Several studies have been conducted to address the potential action mechanism of SMF. Cell membrane is implicated as a primary target for transmitting extracellular signals inside the cell. Under SMF, membrane phospholipids are subjected to magnetic torque due to diamagnetic anisotropy and rotate according to the direction of SMF, which deforms cell membrane, influencing its fluidity [54]. This arrangement of phospholipids may lead to changes in ion channels, and proteins embedded in membrane. Lin et al. [49] proved that SMF of 0.4 T affected membrane fluidity in osteoblastic MG63 cells. Importantly, it is well known that Tf-bound iron is transported into cells via the membrane endocytosis [55], and Fe(II) is transported into cells through the divalent metal transporter 1 (DMT1) on the membrane [56]. Nevertheless, we still do not know the exact mechanism of action that which molecules and channels are activated or disabled. Also, the relationship with direction, amplitude, time, and their combination is more complicated and not clear yet. SMF plays great roles in modulating the generation or reduction of reactive oxygen species (ROS). ROS can cause lipid peroxidation, alters cell membrane composition and fluidity, and damages proteins and DNA [57]. In addition, it was reported that ROS could inhibit differentiation of osteoblast MC3T3-E1 [58]. In our work, iron element, associated with regulating oxidative stress, was found to be altered during osteoblast differentiation. It is speculated that the decreased osteoblast mineralization under 500 nT may be due to accumulated iron. Our previous study [59] also demonstrated the modulation of cell biomechanical property under 0.2 T was accompanied by the alteration of proliferation, adhesion, cytoskeleton arrangement etc. During differentiation, the level of elastic modulus in osteoblast gradually decreases [60]. It is suggested that the response of osteoblast differentiation to SMFs may be associated with cell biomechanical property. Although many questions regarding the action mechanism remain unclear, study of the correlation between magnetic field and osteoblast activity would shed new lights that could improve our further understandings of bone health under SMFs and determine therapeutic parameters in treating or preventing human bone disorders on the Earth or in outer space.

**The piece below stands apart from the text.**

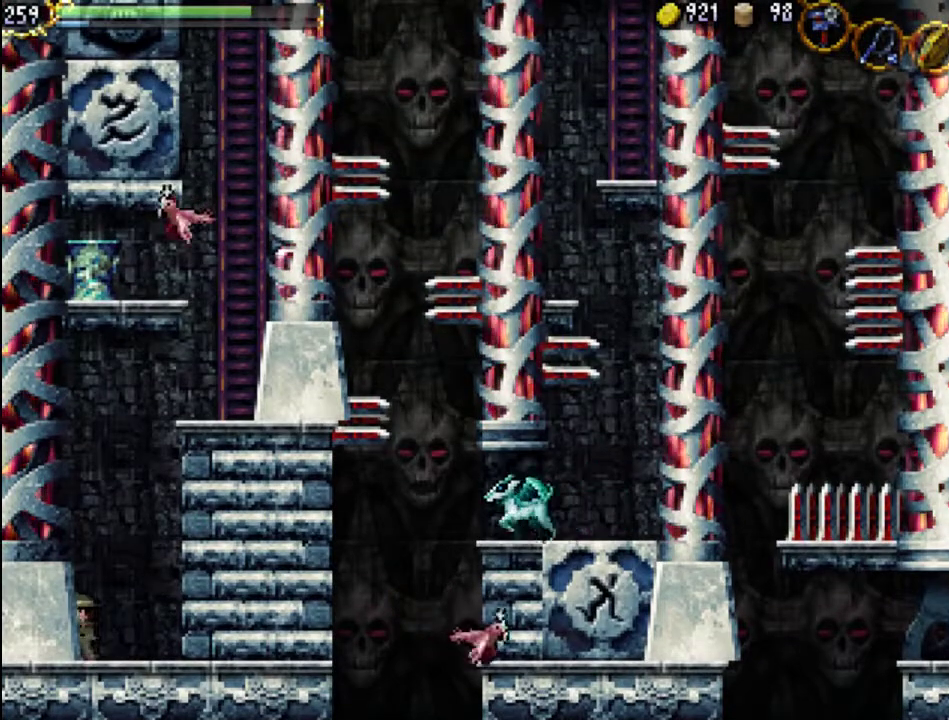
{"buttons": [], "events": [[133, "DPAD_RIGHT", "down"], [300, "DPAD_RIGHT", "up"]]}
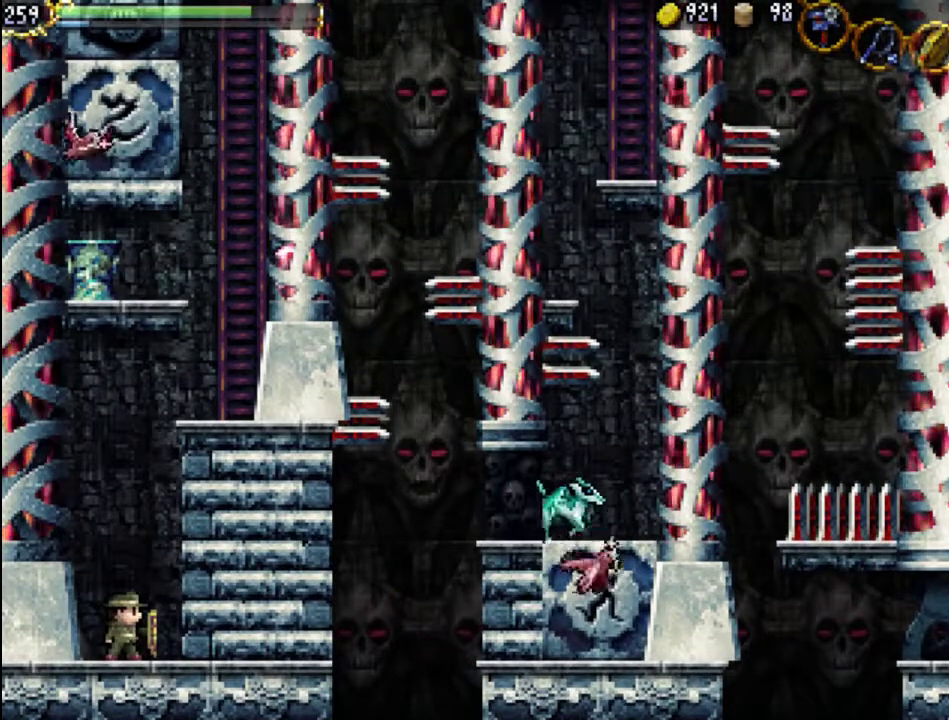
{"buttons": [], "events": []}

In summary, SMFs do not have acute lethal effects on osteoblast, offering opportunities for osteoblast study in basic and application research. Osteoblast differentiation was controllable by various SMFs with different flux intensity. Moreover, iron element was altered by SMFs during osteoblast proliferation and differentiation. These results will shed new light on the corresponding mechanisms and osteoporosis treatment. From this perspective, SMF could be used as a non-invasion physical therapy to maintain health and treat disorders in bone.